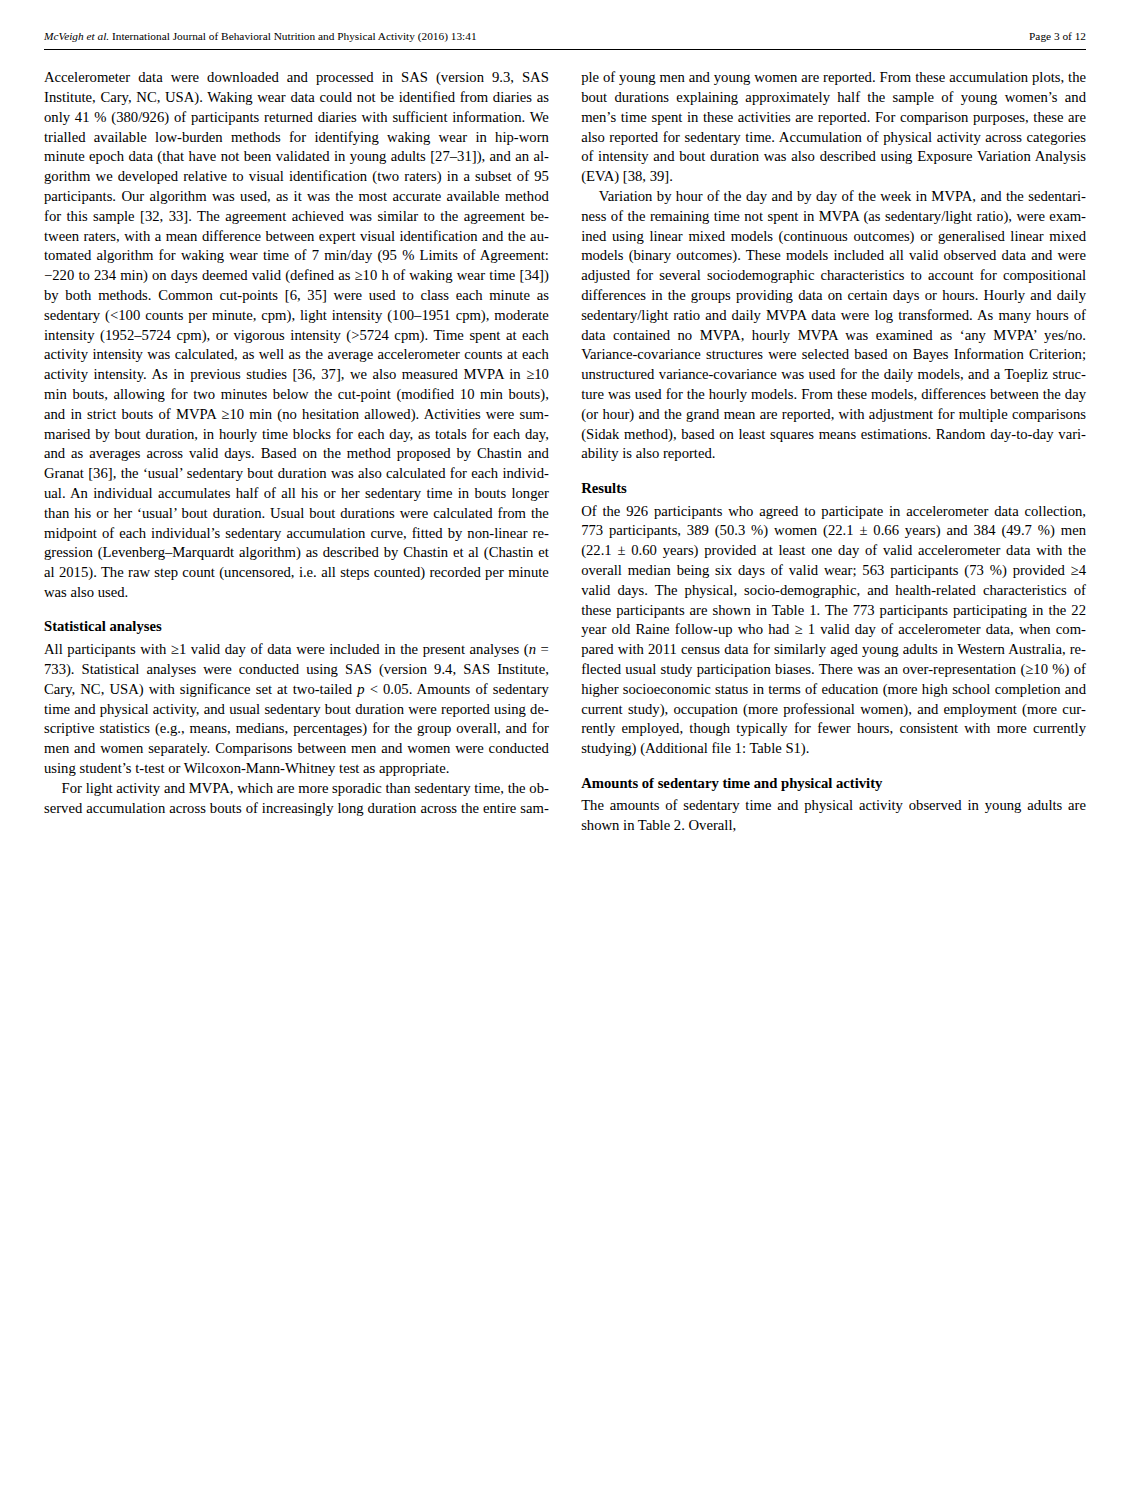McVeigh et al. International Journal of Behavioral Nutrition and Physical Activity (2016) 13:41
Page 3 of 12
Accelerometer data were downloaded and processed in SAS (version 9.3, SAS Institute, Cary, NC, USA). Waking wear data could not be identified from diaries as only 41 % (380/926) of participants returned diaries with sufficient information. We trialled available low-burden methods for identifying waking wear in hip-worn minute epoch data (that have not been validated in young adults [27–31]), and an algorithm we developed relative to visual identification (two raters) in a subset of 95 participants. Our algorithm was used, as it was the most accurate available method for this sample [32, 33]. The agreement achieved was similar to the agreement between raters, with a mean difference between expert visual identification and the automated algorithm for waking wear time of 7 min/day (95 % Limits of Agreement: −220 to 234 min) on days deemed valid (defined as ≥10 h of waking wear time [34]) by both methods. Common cut-points [6, 35] were used to class each minute as sedentary (<100 counts per minute, cpm), light intensity (100–1951 cpm), moderate intensity (1952–5724 cpm), or vigorous intensity (>5724 cpm). Time spent at each activity intensity was calculated, as well as the average accelerometer counts at each activity intensity. As in previous studies [36, 37], we also measured MVPA in ≥10 min bouts, allowing for two minutes below the cut-point (modified 10 min bouts), and in strict bouts of MVPA ≥10 min (no hesitation allowed). Activities were summarised by bout duration, in hourly time blocks for each day, as totals for each day, and as averages across valid days. Based on the method proposed by Chastin and Granat [36], the ‘usual’ sedentary bout duration was also calculated for each individual. An individual accumulates half of all his or her sedentary time in bouts longer than his or her ‘usual’ bout duration. Usual bout durations were calculated from the midpoint of each individual’s sedentary accumulation curve, fitted by non-linear regression (Levenberg–Marquardt algorithm) as described by Chastin et al (Chastin et al 2015). The raw step count (uncensored, i.e. all steps counted) recorded per minute was also used.
Statistical analyses
All participants with ≥1 valid day of data were included in the present analyses (n = 733). Statistical analyses were conducted using SAS (version 9.4, SAS Institute, Cary, NC, USA) with significance set at two-tailed p < 0.05. Amounts of sedentary time and physical activity, and usual sedentary bout duration were reported using descriptive statistics (e.g., means, medians, percentages) for the group overall, and for men and women separately. Comparisons between men and women were conducted using student’s t-test or Wilcoxon-Mann-Whitney test as appropriate.
For light activity and MVPA, which are more sporadic than sedentary time, the observed accumulation across bouts of increasingly long duration across the entire sample of young men and young women are reported. From these accumulation plots, the bout durations explaining approximately half the sample of young women’s and men’s time spent in these activities are reported. For comparison purposes, these are also reported for sedentary time. Accumulation of physical activity across categories of intensity and bout duration was also described using Exposure Variation Analysis (EVA) [38, 39].
Variation by hour of the day and by day of the week in MVPA, and the sedentariness of the remaining time not spent in MVPA (as sedentary/light ratio), were examined using linear mixed models (continuous outcomes) or generalised linear mixed models (binary outcomes). These models included all valid observed data and were adjusted for several sociodemographic characteristics to account for compositional differences in the groups providing data on certain days or hours. Hourly and daily sedentary/light ratio and daily MVPA data were log transformed. As many hours of data contained no MVPA, hourly MVPA was examined as ‘any MVPA’ yes/no. Variance-covariance structures were selected based on Bayes Information Criterion; unstructured variance-covariance was used for the daily models, and a Toepliz structure was used for the hourly models. From these models, differences between the day (or hour) and the grand mean are reported, with adjustment for multiple comparisons (Sidak method), based on least squares means estimations. Random day-to-day variability is also reported.
Results
Of the 926 participants who agreed to participate in accelerometer data collection, 773 participants, 389 (50.3 %) women (22.1 ± 0.66 years) and 384 (49.7 %) men (22.1 ± 0.60 years) provided at least one day of valid accelerometer data with the overall median being six days of valid wear; 563 participants (73 %) provided ≥4 valid days. The physical, socio-demographic, and health-related characteristics of these participants are shown in Table 1. The 773 participants participating in the 22 year old Raine follow-up who had ≥ 1 valid day of accelerometer data, when compared with 2011 census data for similarly aged young adults in Western Australia, reflected usual study participation biases. There was an over-representation (≥10 %) of higher socioeconomic status in terms of education (more high school completion and current study), occupation (more professional women), and employment (more currently employed, though typically for fewer hours, consistent with more currently studying) (Additional file 1: Table S1).
Amounts of sedentary time and physical activity
The amounts of sedentary time and physical activity observed in young adults are shown in Table 2. Overall,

- [Goal of the exercise] Set down the records above word for word, from the first line through the line containing "Page 3 of 12", both included; leave out the pictures.

- [Task response]
McVeigh et al. International Journal of Behavioral Nutrition and Physical Activity (2016) 13:41
Page 3 of 12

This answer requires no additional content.